== TASK DETAILS ==
Show the lines below that contain the string "data".
==== RECORDS SUPPLIED
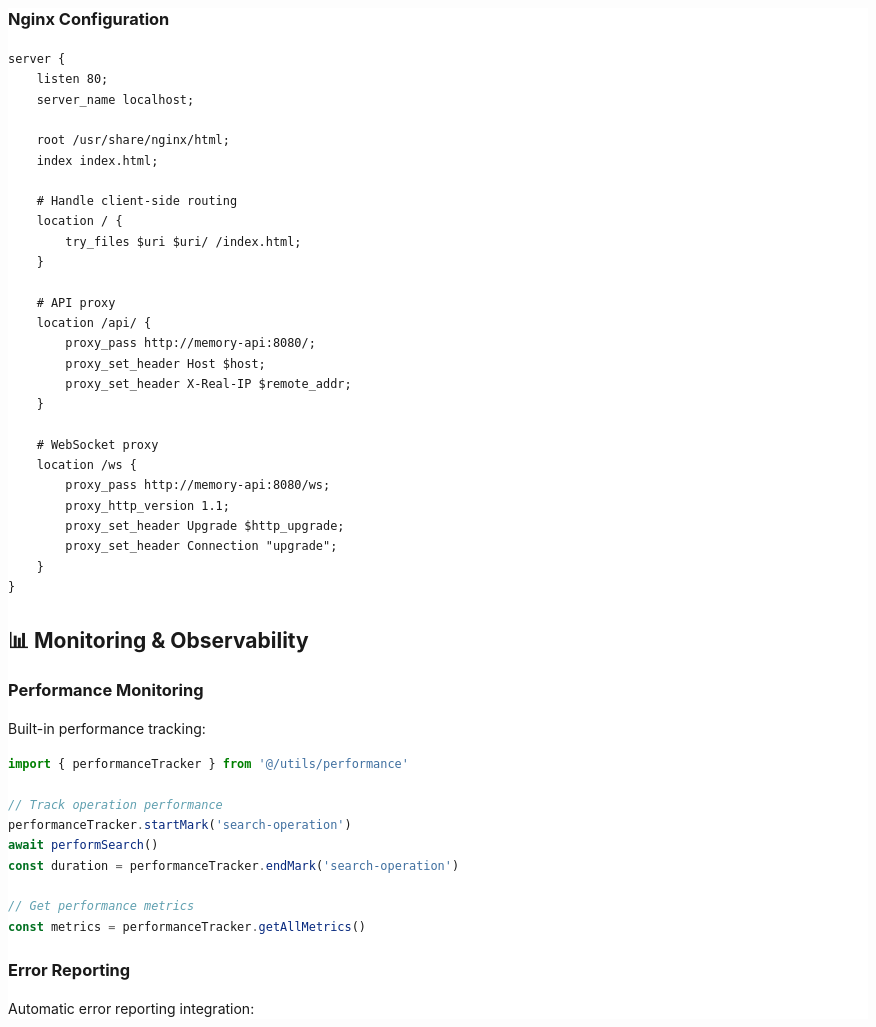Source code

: ### Nginx Configuration
```nginx
server {
    listen 80;
    server_name localhost;

    root /usr/share/nginx/html;
    index index.html;

    # Handle client-side routing
    location / {
        try_files $uri $uri/ /index.html;
    }

    # API proxy
    location /api/ {
        proxy_pass http://memory-api:8080/;
        proxy_set_header Host $host;
        proxy_set_header X-Real-IP $remote_addr;
    }

    # WebSocket proxy
    location /ws {
        proxy_pass http://memory-api:8080/ws;
        proxy_http_version 1.1;
        proxy_set_header Upgrade $http_upgrade;
        proxy_set_header Connection "upgrade";
    }
}
```

## 📊 Monitoring & Observability

### Performance Monitoring
Built-in performance tracking:

```typescript
import { performanceTracker } from '@/utils/performance'

// Track operation performance
performanceTracker.startMark('search-operation')
await performSearch()
const duration = performanceTracker.endMark('search-operation')

// Get performance metrics
const metrics = performanceTracker.getAllMetrics()
```

### Error Reporting
Automatic error reporting integration:

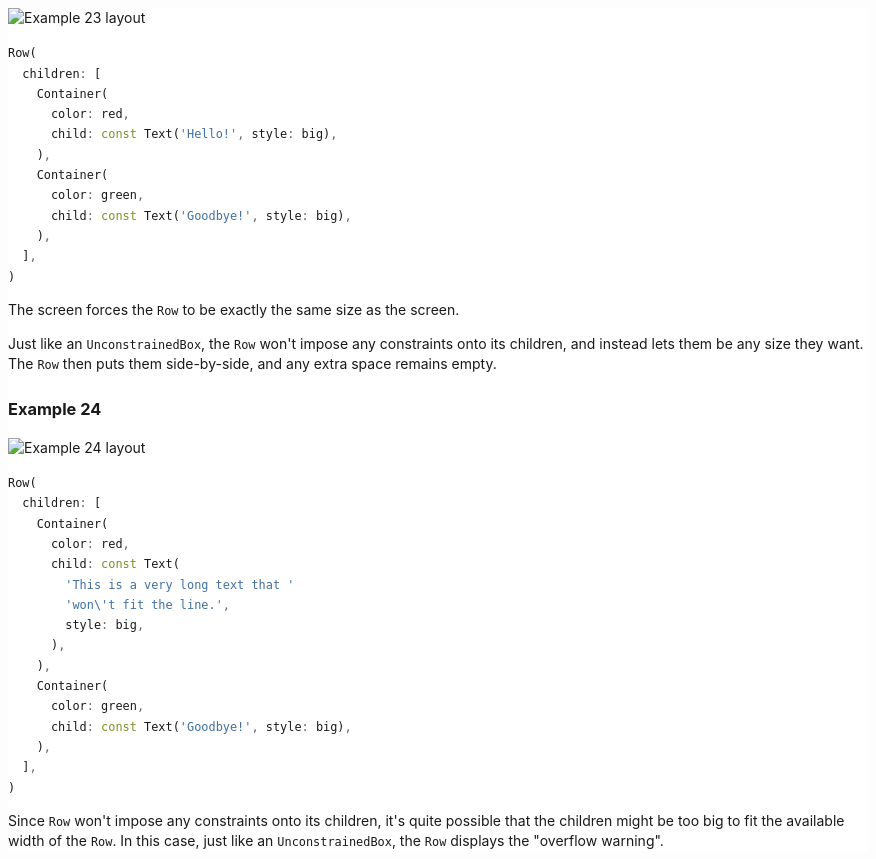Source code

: <img src='/assets/images/docs/ui/layout/layout-23.png' alt="Example 23 layout">

<?code-excerpt "lib/main.dart (Example23)" replace="/(return |;)//g"?>
```dart
Row(
  children: [
    Container(
      color: red,
      child: const Text('Hello!', style: big),
    ),
    Container(
      color: green,
      child: const Text('Goodbye!', style: big),
    ),
  ],
)
```

The screen forces the `Row` to be exactly the same size
as the screen.

Just like an `UnconstrainedBox`, the `Row` won't
impose any constraints onto its children,
and instead lets them be any size they want.
The `Row` then puts them side-by-side,
and any extra space remains empty.

### Example 24

<img src='/assets/images/docs/ui/layout/layout-24.png' alt="Example 24 layout">

<?code-excerpt "lib/main.dart (Example24)" replace="/(return |;)//g"?>
```dart
Row(
  children: [
    Container(
      color: red,
      child: const Text(
        'This is a very long text that '
        'won\'t fit the line.',
        style: big,
      ),
    ),
    Container(
      color: green,
      child: const Text('Goodbye!', style: big),
    ),
  ],
)
```

Since `Row` won't impose any constraints onto its children,
it's quite possible that the children might be too big to fit
the available width of the `Row`. In this case, just like an
`UnconstrainedBox`, the `Row` displays the "overflow warning".

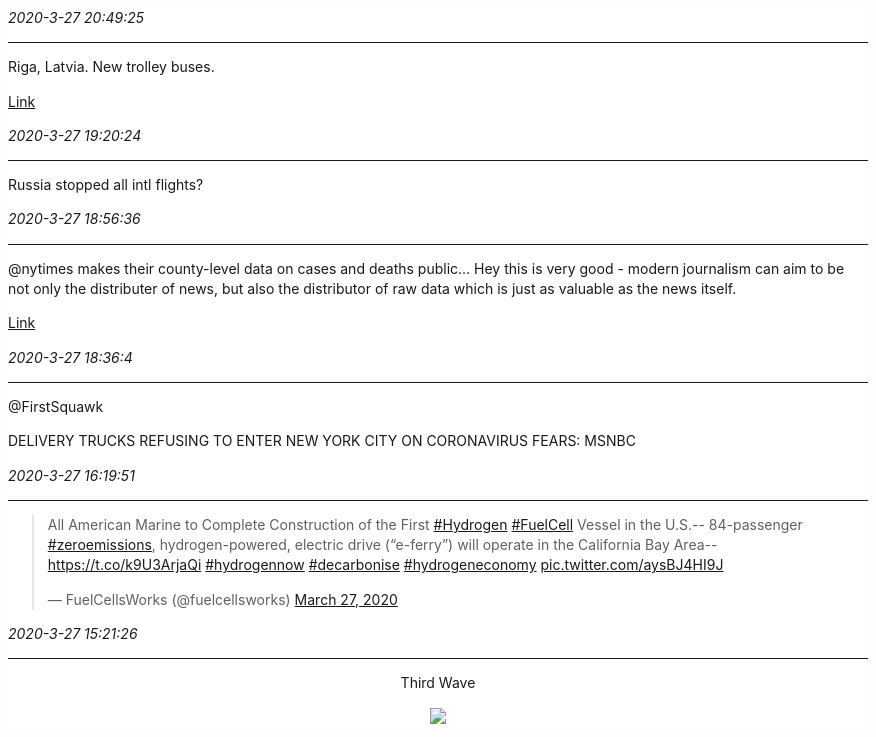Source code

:*2020-3-27 20:49:25*

---

Riga, Latvia. New trolley buses.

[Link](https://pbs.twimg.com/media/EUIM0fpWAAcppsb?format=jpg&name=large)

*2020-3-27 19:20:24*

---

Russia stopped all intl flights?

*2020-3-27 18:56:36*

---

@nytimes makes their county-level data on cases and deaths
public... Hey this is very good - modern journalism can aim to be not
only the distributer of news, but also the distributor of raw data
which is just as valuable as the news itself.

[Link](https://github.com/nytimes/covid-19-data)

*2020-3-27 18:36:4*

---

@FirstSquawk

DELIVERY TRUCKS REFUSING TO ENTER NEW YORK CITY ON CORONAVIRUS FEARS: MSNBC

*2020-3-27 16:19:51*

---

<blockquote class="twitter-tweet"><p lang="en" dir="ltr">All American Marine to Complete Construction of the First <a href="https://twitter.com/hashtag/Hydrogen?src=hash&amp;ref_src=twsrc%5Etfw">#Hydrogen</a> <a href="https://twitter.com/hashtag/FuelCell?src=hash&amp;ref_src=twsrc%5Etfw">#FuelCell</a> Vessel in the U.S.-- 84-passenger <a href="https://twitter.com/hashtag/zeroemissions?src=hash&amp;ref_src=twsrc%5Etfw">#zeroemissions</a>, hydrogen-powered, electric drive (“e-ferry”) will operate in the California Bay Area--<a href="https://t.co/k9U3ArjaQi">https://t.co/k9U3ArjaQi</a> <a href="https://twitter.com/hashtag/hydrogennow?src=hash&amp;ref_src=twsrc%5Etfw">#hydrogennow</a> <a href="https://twitter.com/hashtag/decarbonise?src=hash&amp;ref_src=twsrc%5Etfw">#decarbonise</a> <a href="https://twitter.com/hashtag/hydrogeneconomy?src=hash&amp;ref_src=twsrc%5Etfw">#hydrogeneconomy</a> <a href="https://t.co/aysBJ4HI9J">pic.twitter.com/aysBJ4HI9J</a></p>&mdash; FuelCellsWorks (@fuelcellsworks) <a href="https://twitter.com/fuelcellsworks/status/1243509786890637320?ref_src=twsrc%5Etfw">March 27, 2020</a></blockquote> <script async src="https://platform.twitter.com/widgets.js" charset="utf-8"></script>

*2020-3-27 15:21:26*

---

<center>
<p>
Third Wave
</p>
<img width="140" src="https://pbs.twimg.com/media/ETZJzIkXgAAEi9Q?format=jpg&name=small"/>
</center>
========
== SOLUTION TO THIS TASK ==
@nytimes makes their county-level data on cases and deaths
only the distributer of news, but also the distributor of raw data
[Link](https://github.com/nytimes/covid-19-data)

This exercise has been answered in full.